• [GOAL OF THE EXERCISE]:
Scan the material for the word "さまざま" and return every matching line.

• [SUPPLIED DATA]:

● ● ● ●

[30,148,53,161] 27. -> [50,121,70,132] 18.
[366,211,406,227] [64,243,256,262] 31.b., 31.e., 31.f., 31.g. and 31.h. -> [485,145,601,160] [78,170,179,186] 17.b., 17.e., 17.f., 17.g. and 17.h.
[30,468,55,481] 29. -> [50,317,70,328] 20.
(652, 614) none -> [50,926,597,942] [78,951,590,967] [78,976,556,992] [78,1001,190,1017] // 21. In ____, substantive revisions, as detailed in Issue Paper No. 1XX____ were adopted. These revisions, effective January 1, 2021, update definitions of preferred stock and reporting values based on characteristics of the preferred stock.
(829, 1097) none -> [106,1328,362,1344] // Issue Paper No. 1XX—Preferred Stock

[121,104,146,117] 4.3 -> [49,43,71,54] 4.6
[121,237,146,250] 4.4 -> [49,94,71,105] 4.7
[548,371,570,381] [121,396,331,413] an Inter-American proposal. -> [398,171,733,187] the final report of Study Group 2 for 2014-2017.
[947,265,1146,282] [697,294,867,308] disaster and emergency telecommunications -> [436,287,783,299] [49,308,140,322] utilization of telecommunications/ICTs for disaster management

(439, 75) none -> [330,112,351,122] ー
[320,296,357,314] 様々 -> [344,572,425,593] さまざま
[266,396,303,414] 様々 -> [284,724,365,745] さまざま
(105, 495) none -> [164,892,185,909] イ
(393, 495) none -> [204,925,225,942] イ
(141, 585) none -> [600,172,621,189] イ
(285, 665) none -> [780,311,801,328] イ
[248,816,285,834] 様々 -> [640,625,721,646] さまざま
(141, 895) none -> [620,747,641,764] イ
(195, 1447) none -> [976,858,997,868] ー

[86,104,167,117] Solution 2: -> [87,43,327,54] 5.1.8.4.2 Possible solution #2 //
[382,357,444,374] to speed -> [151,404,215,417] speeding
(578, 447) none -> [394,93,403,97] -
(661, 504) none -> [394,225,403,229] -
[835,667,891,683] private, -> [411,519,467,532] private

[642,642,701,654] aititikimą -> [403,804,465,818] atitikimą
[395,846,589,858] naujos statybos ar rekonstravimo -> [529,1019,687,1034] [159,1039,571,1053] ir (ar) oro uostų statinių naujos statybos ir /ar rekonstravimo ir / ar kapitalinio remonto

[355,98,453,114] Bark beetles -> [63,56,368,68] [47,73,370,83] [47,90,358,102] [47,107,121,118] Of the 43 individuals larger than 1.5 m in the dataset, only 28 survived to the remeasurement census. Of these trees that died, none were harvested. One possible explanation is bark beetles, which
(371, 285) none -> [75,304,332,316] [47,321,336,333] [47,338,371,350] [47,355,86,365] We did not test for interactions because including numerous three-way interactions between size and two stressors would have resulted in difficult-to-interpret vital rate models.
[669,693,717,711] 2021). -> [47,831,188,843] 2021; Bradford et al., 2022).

● ● ● ●

• [SOLVED EXERCISE]:
[320,296,357,314] 様々 -> [344,572,425,593] さまざま
[266,396,303,414] 様々 -> [284,724,365,745] さまざま
[248,816,285,834] 様々 -> [640,625,721,646] さまざま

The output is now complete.